Why do agents get stuck in "Locked by Roam" or "Locked by RAC " or " Locked by Move" ?
Client Automation - All Versions
Lets discuss each of the Lock Types:
It is the short form of for 'Recover After Crash'. This is supposed to happen whenever a machine is re imaged to allow automation of Software to be redeployed to an agent machine to restore it in it's previous install state.
Reasons you might see Lock by Rac
This can technically happen any time the 'HostUUID' in the registry changes. Normally this should not change on its own and is recording in the following registry location:
The Value is also called HostUUID.
You'll note there are DiskSerialNumber,MACAddress and SystemID. These are the items the HostUUID is partial based on. If 2 of these three items change at any point a new HostUUID will be generated at CAF start.
Also, if 1 of the items are missing and 1 changes it will generate a new HostUUID on CAF start. If 2 are missing a new HostUUID will generate every time CAF starts.
This can be prevented completely by adding a String value called 'LockHostUUID' and setting it equal to '1'. That will keep the HostUUID from changing at all and is commonly used where problems exist.
What you can do about LOCK BY RAC ?
If unsealed job containers are generated, you can delete them and RAC will become unlock. If this is not the case, then machines need to be unlocked via a SQL query. you can unlock all machines locked by RAC via the following query:
use mdb
update ca_agent set derived_status_sd=0
where derived_status_sd =1 and agent_type=1
use mdb
Update usd_target set locks=locks-25
where locks >24 and (locks % 2 =1)
This is a lock state where the agent reports that it was previously reporting to a different Domain Manager and causes the current Domain Manager to lock it while it tries to query the previous domain manager for any info about this agent as well as installation records from the previous server before allowing new installs to be pushed.

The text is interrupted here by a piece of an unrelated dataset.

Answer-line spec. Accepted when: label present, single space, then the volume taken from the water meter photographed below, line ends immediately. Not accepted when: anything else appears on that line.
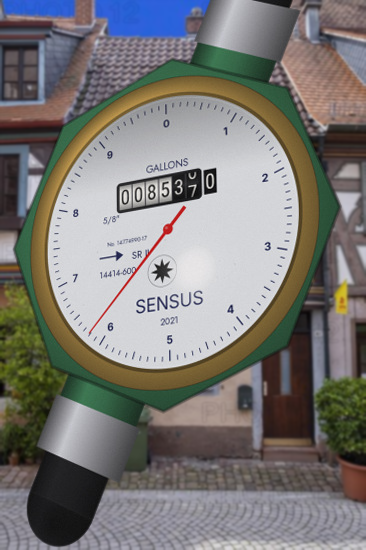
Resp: 85366.2 gal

Reasons you might see Lock by Move
This can also happen if a machine had reported into a DNS 'alias' and is later pointed to a 'real' name or the reverse. It can also happen when a machine goes from pointing to an IP address to a FQDN if the IP did not reverse resolve to the expected name, thus making the DM think it previously pointed elsewhere.
This can also happen if a DNS issue occurs and causes a name to resolve to an IP that does not REVERSE lookup back to the same name again. e.g. if your Server is named MyServer.Mycorp.Com and this is the name an agent points
too, under the covers ITCM will ping that name, get the IP address and then perform a DNS lookup to validate the Name resolution. If the IP resolve to name returns a different value, then an unintended MOVE can be triggered.
Of course actually redirecting an agent to an SS that belongs to a different Domain Manager, for instance perhaps a test domain, would accomplish the same.
What you can do about Lock by Move ?
In this case you can just select all machines locked by MOVE in All Computers in DSM Explorer, right-click on them and select 'Abort Pending Move Operation'.
This occurs when an agent changes which Scalability Server it reports to while at least one active job container exists utilizing the 'previous' Scalability Server. This lock will remain until the job data 'moves' to the current SS so the active job can resume. No new jobs are allowed until this is done.
Reasons you might see Lock by Roam
This can happen for exactly the same reasons as MOVE except the change is interpreted as a move to another SS on the SAME DM rather than a different one.
What you can do about lock by ROAM ?
This also need to be addressed with a SQL query:
use mdb
update ca_agent set derived_status_sd=0
where derived_status_sd =4 and agent_type=1
update usd_target set locks=0 where locks=4
These can be run as often as needed. In fact if you don't feel these items are ever valid, you can create an Engine SQL Script task with just the following to unlock RAC and ROAM whenever they occur:
use mdb
update ca_agent set derived_status_sd=0 where derived_status_sd =1 and agent_type=1
Update usd_target set locks=locks-25 where locks >24 and (locks % 2 =1)
update ca_agent set derived_status_sd=0 where derived_status_sd =4 and agent_type=1
update usd_target set locks=0 where locks=4
Here is a list of the base values for the various types of agent statuses in this area:
LOCKED_BY_RAC 0x00000001
LOCKED_BY_MOVE 0x00000002
LOCKED_BY_ROAM 0x00000004
LOCKED_BY_WAIT_FOR_RAC 0x00000008
LOCKED_BY_PENDING_RAC 0x00000010
LOCKED_BY_EVAL_CREATE 0x00000020
LOCKED_BY_EVAL_UPDATE 0x00000040
LOCKED_BY_MIGRATION 0x00000080
LOCKED_BY_DELAYED_CREATE 0x00000100
As seen here, even though lock by RAC is commonly seen as a value of '25' it is really made up of several sub-statuses that add up to 25 (LOCKED_BY_EVAL_CREATE, LOCKED_BY_ROAM, LOCKED_BY_RAC) this is just the nature of how the inner workings are. You'll never actually see LOCKS set to '1' for that reason.